In three seasons, Brewer has 21 receptions and three touchdowns. Mostly used as Andrew Beck’s backup the last two years, Brewer has started eight times in 2019. His 25-yard touchdown off a flea-flicker was a key play in UT’s 36-30 win over Oklahoma State on Sept. 21.

Texas offensive line coach Herb Hand celebrates a touchdown against West Virginia with tight end Reese Leitao (81) on Oct. 5, 2019 in Morgantown, W. Va. [NICK WAGNER/AMERICAN-STATESMAN]
Behind Brewer on the depth chart are redshirt sophomore Reese Leitao and freshman Jared Wiley. The only reception of Leitao’s career came in the third quarter in the loss to LSU in early September. Wiley has played in seven games, but he’s still looking for his first catch.

Leitao has been on campus for as long as Brewer and was actually viewed as the better prospect when they joined Herman’s first recruiting class in 2017. The 6-4, 245-pound Leitao, however, was suspended for the first two games of the 2017 season and ended up redshirting. Last year, he worked on special teams and appeared in all 14 games.

Wiley was a three-star signee out of Temple in the 2019 recruiting cycle. He was a 6-7 quarterback in high school and Herman believes he’s “a little bit more skilled in the open field.” Leitao, though, possesses more power since he’s been in UT’s strength and conditioning program for three years.

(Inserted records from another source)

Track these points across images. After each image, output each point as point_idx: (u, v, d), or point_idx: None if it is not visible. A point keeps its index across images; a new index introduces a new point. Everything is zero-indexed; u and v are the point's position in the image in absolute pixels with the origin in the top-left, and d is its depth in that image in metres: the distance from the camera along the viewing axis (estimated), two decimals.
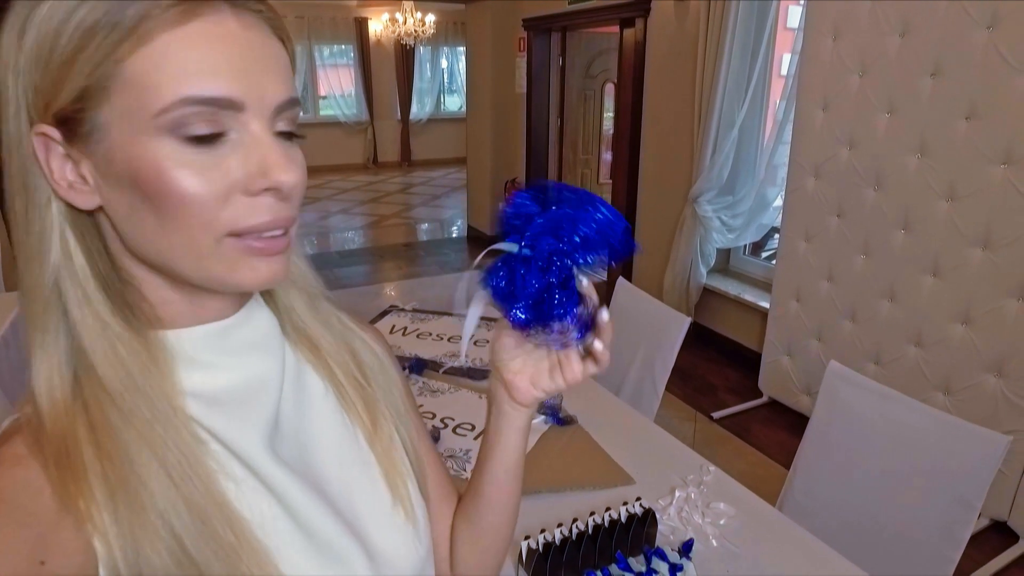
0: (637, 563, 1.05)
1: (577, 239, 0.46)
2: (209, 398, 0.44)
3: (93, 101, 0.37)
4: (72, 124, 0.38)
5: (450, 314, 2.23)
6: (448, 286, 5.12)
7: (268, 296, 0.52)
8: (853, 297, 2.60)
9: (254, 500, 0.44)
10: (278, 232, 0.41)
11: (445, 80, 10.53)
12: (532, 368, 0.54)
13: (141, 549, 0.37)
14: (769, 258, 3.63)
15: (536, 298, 0.48)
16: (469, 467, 1.39)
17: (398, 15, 7.85)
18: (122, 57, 0.36)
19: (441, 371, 1.81)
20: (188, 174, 0.37)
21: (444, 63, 10.36)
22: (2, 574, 0.34)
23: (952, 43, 2.14)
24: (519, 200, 0.48)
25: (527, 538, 1.05)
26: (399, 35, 8.09)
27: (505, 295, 0.49)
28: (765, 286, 3.37)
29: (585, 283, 0.49)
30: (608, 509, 1.11)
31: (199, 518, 0.39)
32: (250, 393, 0.46)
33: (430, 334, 2.06)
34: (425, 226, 7.04)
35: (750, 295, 3.40)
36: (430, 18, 7.92)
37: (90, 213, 0.41)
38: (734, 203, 3.44)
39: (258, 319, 0.49)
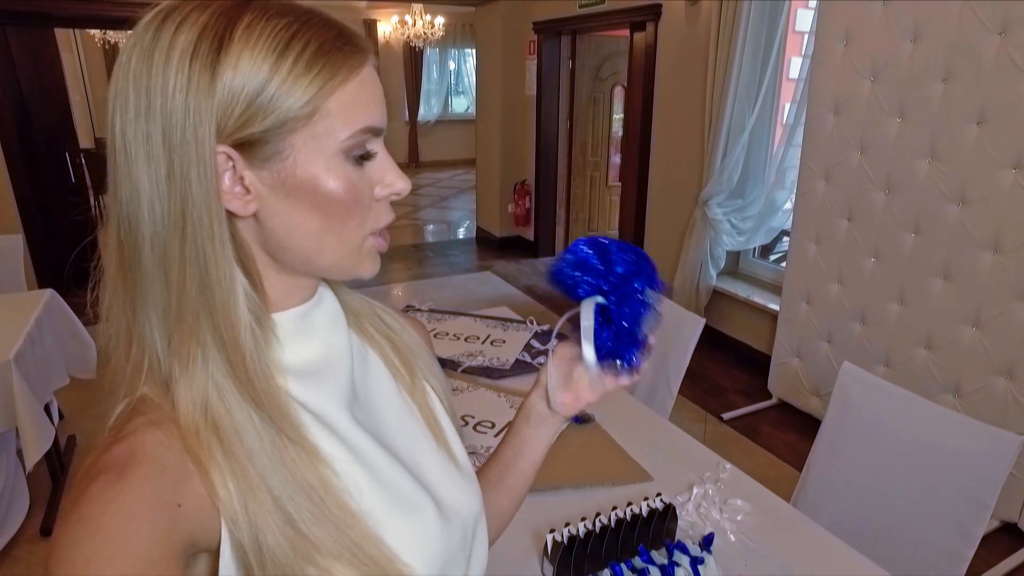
0: (659, 556, 1.09)
1: (639, 288, 0.60)
2: (299, 371, 0.51)
3: (287, 130, 0.44)
4: (254, 146, 0.45)
5: (466, 314, 2.27)
6: (458, 287, 5.18)
7: (334, 284, 0.59)
8: (863, 300, 2.63)
9: (343, 464, 0.50)
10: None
11: (453, 82, 10.58)
12: (576, 384, 0.64)
13: (250, 487, 0.44)
14: (778, 261, 3.66)
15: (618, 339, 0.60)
16: None
17: (407, 17, 7.90)
18: (326, 96, 0.45)
19: (459, 370, 1.84)
20: (351, 188, 0.47)
21: (452, 65, 10.41)
22: (151, 513, 0.40)
23: (963, 48, 2.17)
24: (581, 252, 0.60)
25: (552, 531, 1.08)
26: (408, 37, 8.14)
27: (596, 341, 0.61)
28: (774, 288, 3.39)
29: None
30: (630, 504, 1.14)
31: (292, 465, 0.46)
32: (330, 364, 0.53)
33: (447, 334, 2.09)
34: (433, 227, 7.08)
35: (759, 297, 3.43)
36: (439, 20, 7.97)
37: (233, 217, 0.47)
38: (744, 206, 3.46)
39: (327, 301, 0.56)
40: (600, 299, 0.59)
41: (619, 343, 0.59)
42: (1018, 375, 2.13)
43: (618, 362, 0.60)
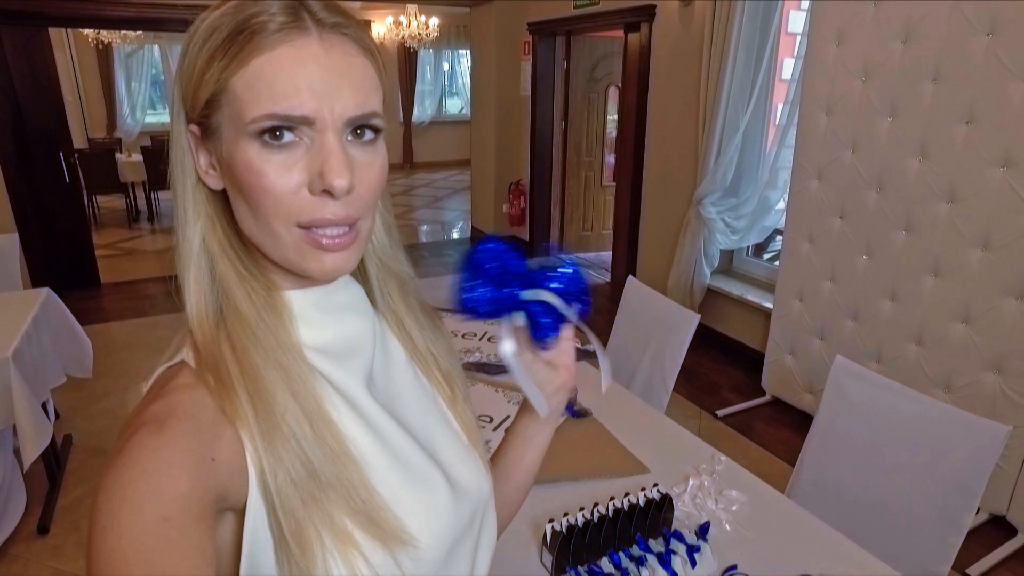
0: (656, 545, 1.10)
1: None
2: (319, 348, 0.53)
3: (214, 108, 0.47)
4: (205, 124, 0.49)
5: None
6: (453, 287, 5.17)
7: (364, 274, 0.61)
8: (855, 297, 2.66)
9: (354, 428, 0.52)
10: (339, 230, 0.48)
11: (447, 83, 10.59)
12: (556, 369, 0.67)
13: (275, 448, 0.46)
14: (771, 259, 3.69)
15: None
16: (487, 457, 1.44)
17: (402, 18, 7.91)
18: (229, 76, 0.46)
19: None
20: (268, 171, 0.46)
21: (446, 66, 10.42)
22: (189, 462, 0.43)
23: (953, 49, 2.20)
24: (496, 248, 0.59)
25: (551, 521, 1.10)
26: (402, 38, 8.14)
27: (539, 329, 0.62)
28: (768, 287, 3.43)
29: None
30: (627, 494, 1.16)
31: (313, 427, 0.48)
32: (350, 347, 0.55)
33: None
34: (427, 228, 7.09)
35: (753, 295, 3.46)
36: (434, 21, 7.98)
37: (223, 194, 0.51)
38: (738, 205, 3.49)
39: (352, 287, 0.57)
40: (514, 316, 0.60)
41: (544, 324, 0.61)
42: (1007, 369, 2.16)
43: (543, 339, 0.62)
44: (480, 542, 0.62)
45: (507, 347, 0.60)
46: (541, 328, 0.61)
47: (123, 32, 7.76)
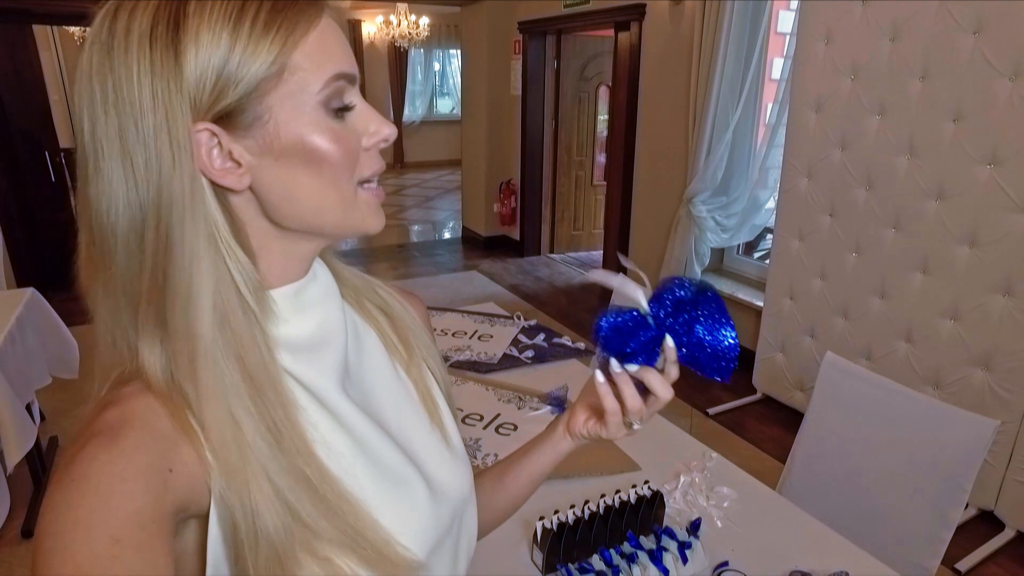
0: (647, 541, 1.10)
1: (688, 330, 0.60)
2: (294, 346, 0.51)
3: (261, 93, 0.44)
4: (233, 117, 0.44)
5: (454, 310, 2.27)
6: (444, 286, 5.17)
7: (325, 260, 0.59)
8: (845, 294, 2.67)
9: (331, 437, 0.50)
10: (376, 184, 0.52)
11: (437, 83, 10.57)
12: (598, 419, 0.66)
13: (246, 489, 0.43)
14: (762, 258, 3.70)
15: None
16: (479, 455, 1.43)
17: (392, 17, 7.88)
18: (289, 52, 0.44)
19: (448, 364, 1.85)
20: (334, 139, 0.47)
21: (437, 66, 10.40)
22: (144, 475, 0.40)
23: (940, 47, 2.22)
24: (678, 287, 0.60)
25: (541, 519, 1.09)
26: (393, 38, 8.12)
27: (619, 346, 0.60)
28: (758, 285, 3.44)
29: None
30: (618, 492, 1.16)
31: (290, 464, 0.46)
32: (324, 339, 0.53)
33: (435, 329, 2.09)
34: (418, 227, 7.07)
35: (744, 294, 3.46)
36: (424, 20, 7.96)
37: (227, 195, 0.47)
38: (728, 204, 3.50)
39: (321, 277, 0.55)
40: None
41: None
42: (994, 366, 2.17)
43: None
44: (460, 542, 0.61)
45: (613, 367, 0.60)
46: (636, 353, 0.59)
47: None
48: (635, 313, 0.59)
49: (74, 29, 7.44)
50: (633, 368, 0.60)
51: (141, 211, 0.43)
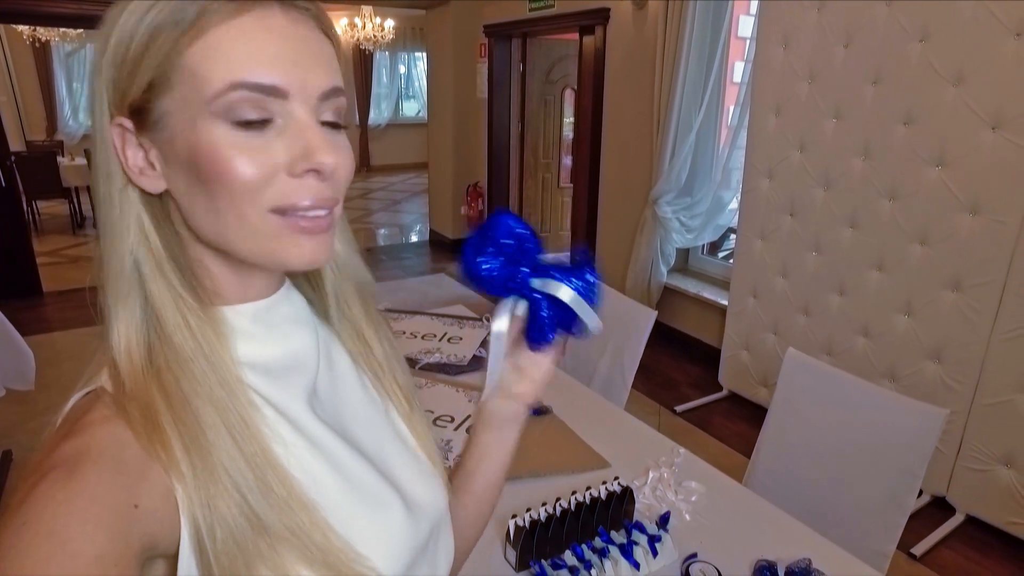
0: (618, 536, 1.12)
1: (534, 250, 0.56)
2: (260, 367, 0.48)
3: (158, 92, 0.41)
4: (142, 114, 0.42)
5: (423, 313, 2.27)
6: (413, 290, 5.15)
7: (319, 282, 0.56)
8: (806, 292, 2.75)
9: (303, 457, 0.47)
10: (321, 212, 0.45)
11: (403, 85, 10.52)
12: (524, 370, 0.61)
13: (214, 501, 0.41)
14: (726, 257, 3.78)
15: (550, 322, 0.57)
16: (451, 456, 1.43)
17: (357, 20, 7.82)
18: (182, 50, 0.40)
19: (417, 367, 1.85)
20: (237, 155, 0.41)
21: (402, 68, 10.35)
22: (106, 515, 0.37)
23: (890, 54, 2.31)
24: (510, 224, 0.55)
25: (514, 516, 1.10)
26: (358, 40, 8.05)
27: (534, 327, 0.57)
28: (723, 284, 3.51)
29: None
30: (589, 488, 1.18)
31: (257, 474, 0.43)
32: (294, 362, 0.51)
33: (404, 332, 2.09)
34: (385, 231, 7.02)
35: (709, 293, 3.54)
36: (389, 23, 7.91)
37: (160, 198, 0.45)
38: (692, 204, 3.57)
39: (294, 298, 0.53)
40: (522, 304, 0.57)
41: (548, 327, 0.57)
42: (945, 358, 2.27)
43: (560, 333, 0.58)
44: (438, 559, 0.59)
45: (500, 324, 0.56)
46: (540, 327, 0.56)
47: (62, 30, 7.46)
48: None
49: (23, 28, 7.19)
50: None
51: (97, 202, 0.44)
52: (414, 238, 6.70)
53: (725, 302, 3.25)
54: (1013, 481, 2.14)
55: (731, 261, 3.31)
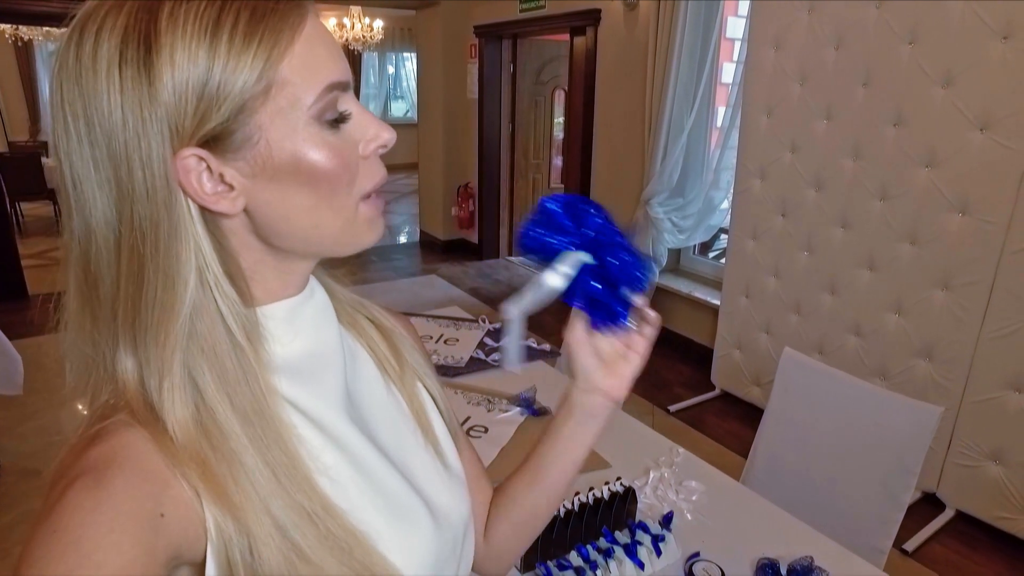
0: (622, 536, 1.12)
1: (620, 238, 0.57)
2: (291, 369, 0.48)
3: (246, 112, 0.41)
4: (221, 139, 0.41)
5: (419, 314, 2.27)
6: (404, 291, 5.13)
7: (317, 276, 0.56)
8: (798, 292, 2.77)
9: (335, 468, 0.48)
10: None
11: (392, 86, 10.49)
12: (609, 367, 0.60)
13: (246, 527, 0.41)
14: (717, 257, 3.81)
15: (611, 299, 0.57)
16: None
17: (345, 20, 7.78)
18: (275, 65, 0.41)
19: None
20: (335, 153, 0.44)
21: (391, 69, 10.32)
22: (132, 525, 0.37)
23: (880, 56, 2.33)
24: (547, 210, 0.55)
25: None
26: (346, 41, 8.02)
27: (592, 303, 0.56)
28: (715, 284, 3.53)
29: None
30: (591, 489, 1.18)
31: (291, 499, 0.43)
32: (323, 361, 0.51)
33: None
34: None
35: (701, 293, 3.56)
36: (378, 24, 7.88)
37: (217, 219, 0.44)
38: (684, 205, 3.59)
39: (318, 295, 0.53)
40: (583, 256, 0.55)
41: (613, 300, 0.56)
42: (935, 356, 2.30)
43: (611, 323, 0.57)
44: (460, 565, 0.59)
45: (528, 301, 0.54)
46: (611, 307, 0.55)
47: (45, 29, 7.36)
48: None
49: (4, 27, 7.09)
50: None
51: (117, 247, 0.41)
52: (404, 239, 6.69)
53: (717, 302, 3.27)
54: (1002, 477, 2.17)
55: (722, 261, 3.33)
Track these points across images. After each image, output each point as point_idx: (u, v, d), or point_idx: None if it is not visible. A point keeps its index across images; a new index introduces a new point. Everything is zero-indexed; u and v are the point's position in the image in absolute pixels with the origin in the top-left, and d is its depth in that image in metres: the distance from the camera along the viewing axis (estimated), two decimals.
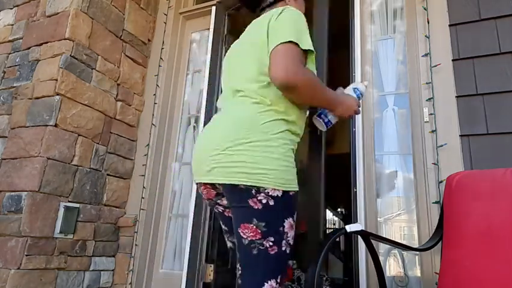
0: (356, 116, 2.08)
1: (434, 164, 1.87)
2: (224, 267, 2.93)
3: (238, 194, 1.11)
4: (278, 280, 1.11)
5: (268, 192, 1.09)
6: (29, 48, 2.44)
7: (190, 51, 3.07)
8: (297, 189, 1.17)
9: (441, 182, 1.82)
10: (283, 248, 1.12)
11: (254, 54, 1.25)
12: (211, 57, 2.75)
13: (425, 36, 2.06)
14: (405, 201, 2.06)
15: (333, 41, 2.31)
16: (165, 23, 3.01)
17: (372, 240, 1.48)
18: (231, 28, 2.89)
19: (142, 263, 2.54)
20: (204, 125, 2.60)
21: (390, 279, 1.93)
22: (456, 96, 1.91)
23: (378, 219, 2.05)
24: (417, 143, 2.01)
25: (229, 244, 1.39)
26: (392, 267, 1.99)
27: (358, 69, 2.22)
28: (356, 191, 2.03)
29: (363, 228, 1.57)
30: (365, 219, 1.99)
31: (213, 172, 1.15)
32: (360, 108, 1.42)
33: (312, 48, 1.20)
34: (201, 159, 1.22)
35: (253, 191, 1.09)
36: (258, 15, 1.39)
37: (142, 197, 2.63)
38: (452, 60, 1.96)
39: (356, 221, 1.97)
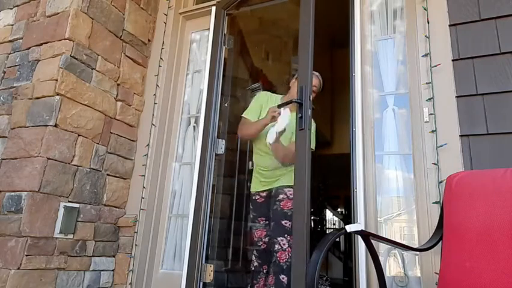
0: (356, 116, 2.14)
1: (434, 164, 1.87)
2: (224, 267, 2.93)
3: None
4: None
5: None
6: (29, 48, 2.44)
7: (190, 51, 3.07)
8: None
9: (441, 182, 1.82)
10: None
11: None
12: (211, 57, 2.74)
13: (425, 36, 2.06)
14: (405, 201, 2.06)
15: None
16: (165, 23, 3.01)
17: (372, 240, 1.48)
18: (231, 28, 2.89)
19: (142, 263, 2.54)
20: (204, 125, 2.61)
21: (390, 279, 1.93)
22: (456, 96, 1.91)
23: (378, 219, 2.04)
24: (417, 143, 2.01)
25: None
26: (392, 267, 1.99)
27: (358, 69, 2.22)
28: (356, 191, 2.03)
29: (363, 228, 1.57)
30: (365, 219, 1.99)
31: None
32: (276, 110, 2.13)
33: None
34: None
35: None
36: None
37: (142, 197, 2.63)
38: (452, 60, 1.96)
39: (356, 221, 1.98)
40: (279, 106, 2.08)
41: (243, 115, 2.43)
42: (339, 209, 8.55)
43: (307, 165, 1.85)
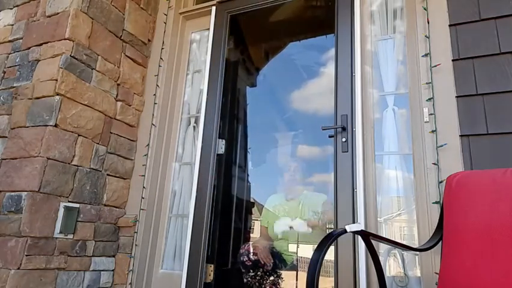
0: (356, 115, 2.15)
1: (434, 164, 1.87)
2: (224, 267, 2.93)
3: None
4: None
5: None
6: (29, 48, 2.44)
7: (190, 51, 3.07)
8: None
9: (441, 182, 1.82)
10: None
11: None
12: (211, 57, 2.75)
13: (425, 36, 2.06)
14: (405, 201, 2.06)
15: None
16: (165, 23, 3.01)
17: (372, 240, 1.48)
18: (231, 28, 2.89)
19: (142, 263, 2.54)
20: (204, 125, 2.61)
21: (390, 279, 1.93)
22: (456, 96, 1.91)
23: (378, 219, 2.04)
24: (417, 143, 2.01)
25: None
26: (392, 267, 1.99)
27: (358, 69, 2.22)
28: (356, 191, 2.03)
29: (363, 228, 1.57)
30: (365, 219, 1.99)
31: None
32: None
33: None
34: None
35: None
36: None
37: (142, 197, 2.63)
38: (452, 60, 1.96)
39: (356, 221, 1.97)
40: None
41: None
42: None
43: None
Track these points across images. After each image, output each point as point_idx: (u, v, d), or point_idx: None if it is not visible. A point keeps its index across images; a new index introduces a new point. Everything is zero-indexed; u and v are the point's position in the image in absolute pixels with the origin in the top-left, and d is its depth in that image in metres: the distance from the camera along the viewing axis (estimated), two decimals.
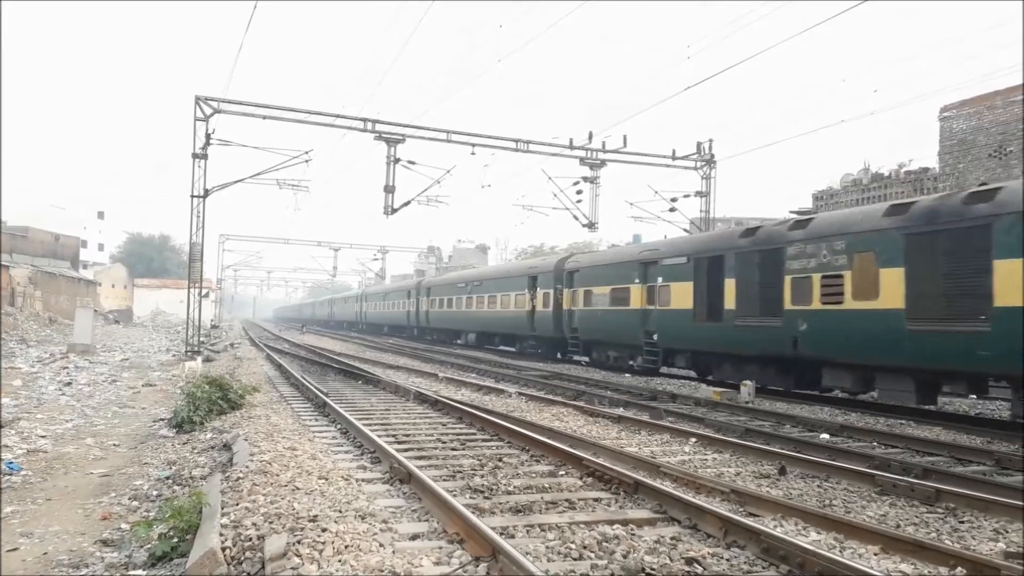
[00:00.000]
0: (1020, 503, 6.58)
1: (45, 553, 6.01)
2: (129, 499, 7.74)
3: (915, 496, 7.10)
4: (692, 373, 20.10)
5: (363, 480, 7.30)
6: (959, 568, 4.89)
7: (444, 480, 7.28)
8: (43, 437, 10.85)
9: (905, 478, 7.58)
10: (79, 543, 6.29)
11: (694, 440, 10.19)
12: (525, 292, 28.22)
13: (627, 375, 20.78)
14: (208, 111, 25.15)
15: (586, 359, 24.86)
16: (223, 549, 4.97)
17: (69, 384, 17.51)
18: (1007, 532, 6.12)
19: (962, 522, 6.42)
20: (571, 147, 28.54)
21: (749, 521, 5.63)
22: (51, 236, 55.92)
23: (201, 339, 29.88)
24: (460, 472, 7.75)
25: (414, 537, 5.48)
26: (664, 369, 21.07)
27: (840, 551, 5.30)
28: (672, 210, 30.25)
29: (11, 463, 8.90)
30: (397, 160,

“I think they’re both very good options to replace Cade,” Herman said. “They’ve been having great seasons in the roles they’re in. I don’t think you’ll see one play significantly more than the other.”

Herman envisions a timeshare between Leitao and Wiley. He labeled freshman Brayden Liebrock’s availability as an “‘in case of emergency, break glass’ kind of thing.”

The tight ends’ 11 catches account for 5.3 percent of the team’s 208 receptions. Among Big 12 offenses, only the tight ends on Oklahoma (5.1 percent) and Baylor (1.4 percent) are accounting for a lower percentage on their offense. (Oklahoma State does not list any tight ends on its roster). With 48 receptions, tight ends are responsible for 23.5 percent of Iowa State’s catches.

Before last week’s trip to TCU, Brewer was asked what a tight end can do in the UT offense. “It can do a lot of things,” he replied, adding that all of the tight ends were viable receiving threats.

“These past couple weeks, we’ve been trying to implement things (to) get the tight end the ball in the offense,” Brewer said. “It just depends what the defense gives us. Sometimes it’s going to work out and sometimes it’s not.”